Explainable AI for Cybersecurity Detection on Small and Noisy Datasets: A Comparative Study

Explainable AI (XAI) is increasingly required for intrusion detection systems (IDS) because security analysts must justify alerts, prioritize response, and audit model behavior. In operational environments, however, supervised IDS commonly faces two constraints: limited labeled training data and imperfect supervision arising from delayed ground truth and weak labeling pipelines. This study presents a comparative evaluation of explainable multi-class intrusion detection under controlled small-data and noisy-label regimes using UNSW-NB15 and CICIDS2017. We simulate data scarcity by stratified downsampling of the training set and simulate label noise using both symmetric corruption and a security-realistic benignification mechanism that preferentially flips attack labels toward benign.
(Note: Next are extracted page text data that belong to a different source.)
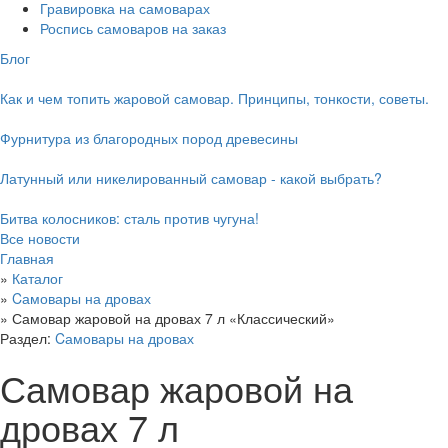
Гравировка на самоварах
Роспись самоваров на заказ
Блог
Как и чем топить жаровой самовар. Принципы, тонкости, советы.
Фурнитура из благородных пород древесины
Латунный или никелированный самовар - какой выбрать?
Битва колосников: сталь против чугуна!
Все новости
Главная
»
Каталог
»
Cамовары на дровах
»
Самовар жаровой на дровах 7 л «Классический»
Раздел:
Cамовары на дровах
Самовар жаровой на
дровах 7 л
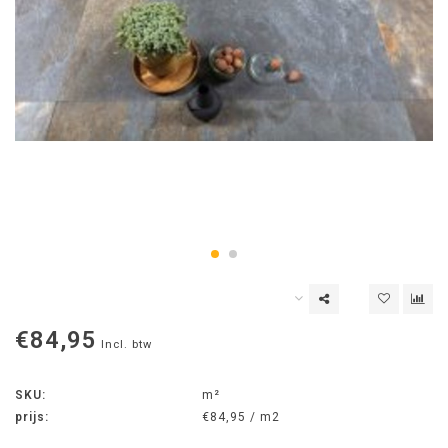
€84,95
Incl. btw
SKU:
m²
prijs:
€84,95 / m2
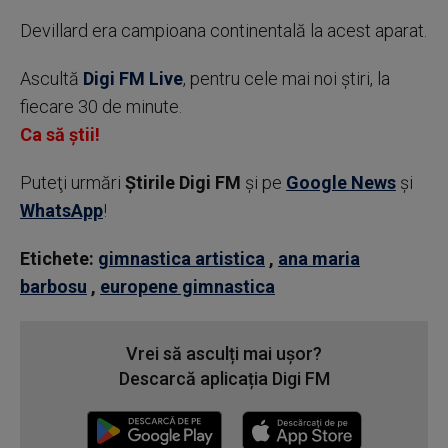
Devillard era campioana continentală la acest aparat.
Ascultă
Digi FM Live
, pentru cele mai noi știri, la
fiecare 30 de minute.
Ca să știi!
Puteţi urmări
Știrile Digi FM
şi pe
Google News
şi
WhatsApp
!
Etichete:
gimnastica artistica
,
ana maria
barbosu
,
europene gimnastica
Vrei să asculți mai ușor?
Descarcă aplicația Digi FM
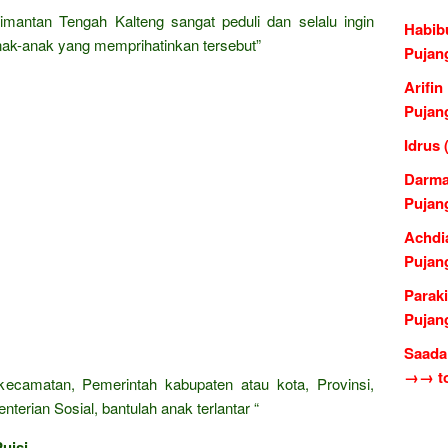
imantan Tengah Kalteng sangat peduli dan selalu ingin
Habib
ak-anak yang memprihatinkan tersebut”
Pujan
Arifi
Pujan
Idrus
Darma
Pujan
Achdi
Pujan
Paraki
Pujan
Saada
→→ to
 kecamatan, Pemerintah kabupaten atau kota, Provinsi,
erian Sosial, bantulah anak terlantar “
uisi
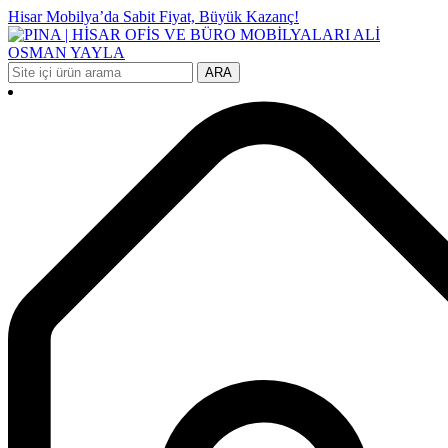
Hisar Mobilya’da Sabit Fiyat, Büyük Kazanç!
ARA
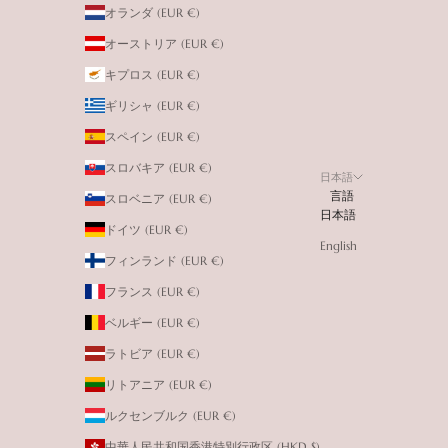
オランダ (EUR €)
オーストリア (EUR €)
キプロス (EUR €)
ギリシャ (EUR €)
スペイン (EUR €)
スロバキア (EUR €)
日本語
言語
スロベニア (EUR €)
日本語
ドイツ (EUR €)
English
フィンランド (EUR €)
フランス (EUR €)
ベルギー (EUR €)
ラトビア (EUR €)
リトアニア (EUR €)
ルクセンブルク (EUR €)
中華人民共和国香港特別行政区 (HKD $)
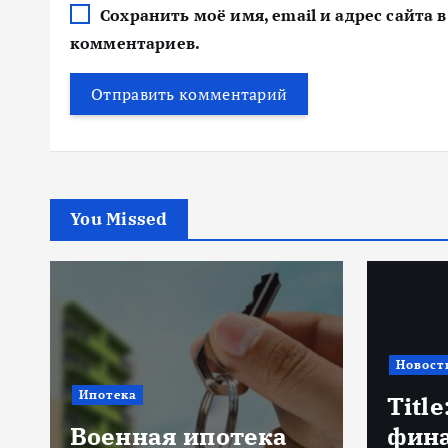
Сохранить моё имя, email и адрес сайта
комментариев.
You Missed
Новост
Ипотека
Title
Военная ипотека
фин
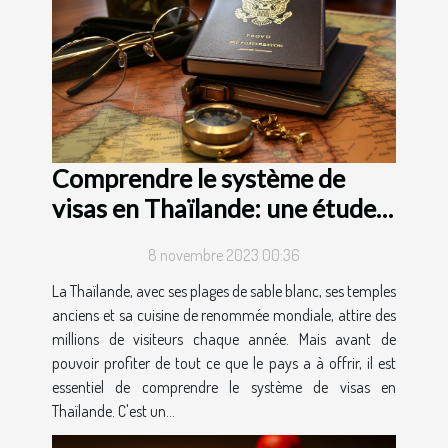
Comprendre le système de
visas en Thaïlande: une étude
de cas
8 novembre 2023 00:36
La Thaïlande, avec ses plages de sable blanc, ses temples
anciens et sa cuisine de renommée mondiale, attire des
millions de visiteurs chaque année. Mais avant de
pouvoir profiter de tout ce que le pays a à offrir, il est
essentiel de comprendre le système de visas en
Thaïlande. C'est un...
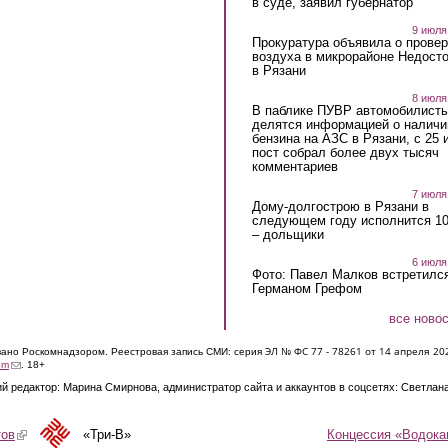
в суде, заявил губернатор
9 июля
Прокуратура объявила о провер
воздуха в микрорайоне Недост
в Рязани
8 июля
В паблике ПУВР автомобилист
делятся информацией о наличи
бензина на АЗС в Рязани, с 25 
пост собрал более двух тысяч
комментариев
7 июля
Дому-долгострою в Рязани в
следующем году исполнится 10
– дольщики
6 июля
Фото: Павел Малков встретился
Германом Грефом
все ново
ЭЛ № ФС 77 - 7826
1 от 14 апреля 20
овано Роскомнадзором. Реестровая запись СМИ: серия
(link sends e-mail)
om
. 18+
й редактор: Марина Смирнова, администратор сайта и аккаунтов в соцсетях: Светлан
Концессия «Водока
тов
(link is external)
«Три-В»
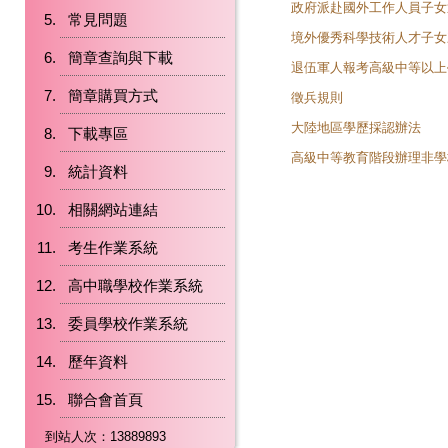
政府派赴國外工作人員子女
常見問題
境外優秀科學技術人才子女
簡章查詢與下載
退伍軍人報考高級中等以上
簡章購買方式
徵兵規則
大陸地區學歷採認辦法
下載專區
高級中等教育階段辦理非學
統計資料
相關網站連結
考生作業系統
高中職學校作業系統
委員學校作業系統
歷年資料
聯合會首頁
到站人次：13889893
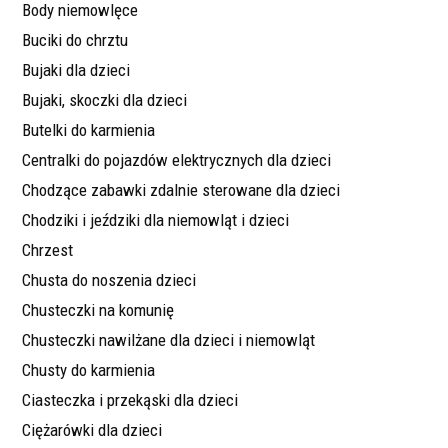
Body niemowlęce
Buciki do chrztu
Bujaki dla dzieci
Bujaki, skoczki dla dzieci
Butelki do karmienia
Centralki do pojazdów elektrycznych dla dzieci
Chodzące zabawki zdalnie sterowane dla dzieci
Chodziki i jeździki dla niemowląt i dzieci
Chrzest
Chusta do noszenia dzieci
Chusteczki na komunię
Chusteczki nawilżane dla dzieci i niemowląt
Chusty do karmienia
Ciasteczka i przekąski dla dzieci
Ciężarówki dla dzieci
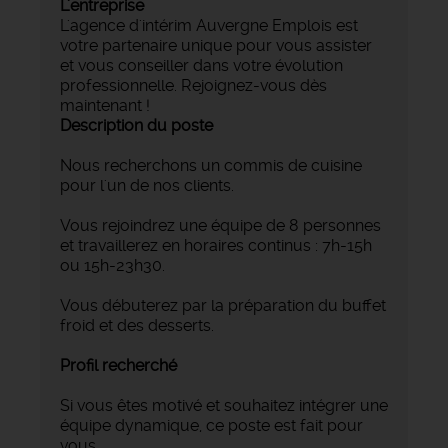
L'entreprise
L'agence d'intérim Auvergne Emplois est
votre partenaire unique pour vous assister
et vous conseiller dans votre évolution
professionnelle. Rejoignez-vous dès
maintenant !
Description du poste
Nous recherchons un commis de cuisine
pour l'un de nos clients.
Vous rejoindrez une équipe de 8 personnes
et travaillerez en horaires continus : 7h-15h
ou 15h-23h30.
Vous débuterez par la préparation du buffet
froid et des desserts.
Profil recherché
Si vous êtes motivé et souhaitez intégrer une
équipe dynamique, ce poste est fait pour
vous.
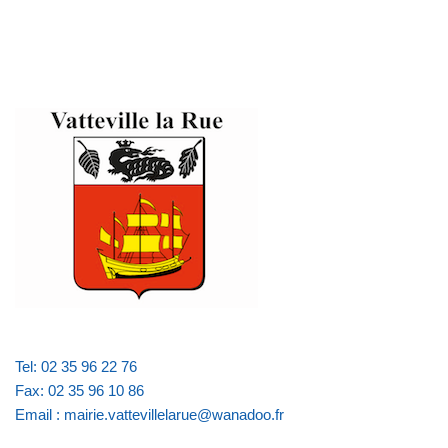
Tel: 02 35 96 22 76
Fax: 02 35 96 10 86
Email : mairie.vattevillelarue@wanadoo.fr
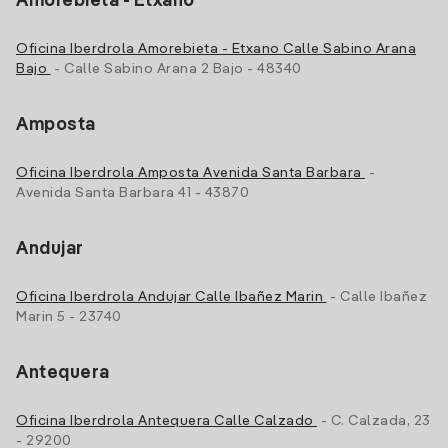
Amorebieta - Etxano
Oficina Iberdrola Amorebieta - Etxano Calle Sabino Arana
Bajo
- Calle Sabino Arana 2 Bajo - 48340
Amposta
Oficina Iberdrola Amposta Avenida Santa Barbara
-
Avenida Santa Barbara 41 - 43870
Andujar
Oficina Iberdrola Andujar Calle Ibañez Marin
- Calle Ibañez
Marin 5 - 23740
Antequera
Oficina Iberdrola Antequera Calle Calzado
- C. Calzada, 23
- 29200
Representative detector families are trained using empirical risk minimization and noise-mitigation strategies, and explanations are generated using SHAP, LIME, and Integrated Gradients. The evaluation jointly considers detection effectiveness, probability reliability, and explanation quality using Macro-F1, AUROC, AUPRC, Expected Calibration Error, and explanation metrics that capture faithfulness, stability, sparsity, and drift. Results show that performance and explanation reliability degrade nonlinearly when small data and noisy labels co-occur, with benignification noise causing the most severe losses. Noise-tolerant learning reduces these losses and improves calibration and explanation stability, indicating that training choices affect not only accuracy but also the reliability of analyst-facing explanations under scarce and noisy supervision.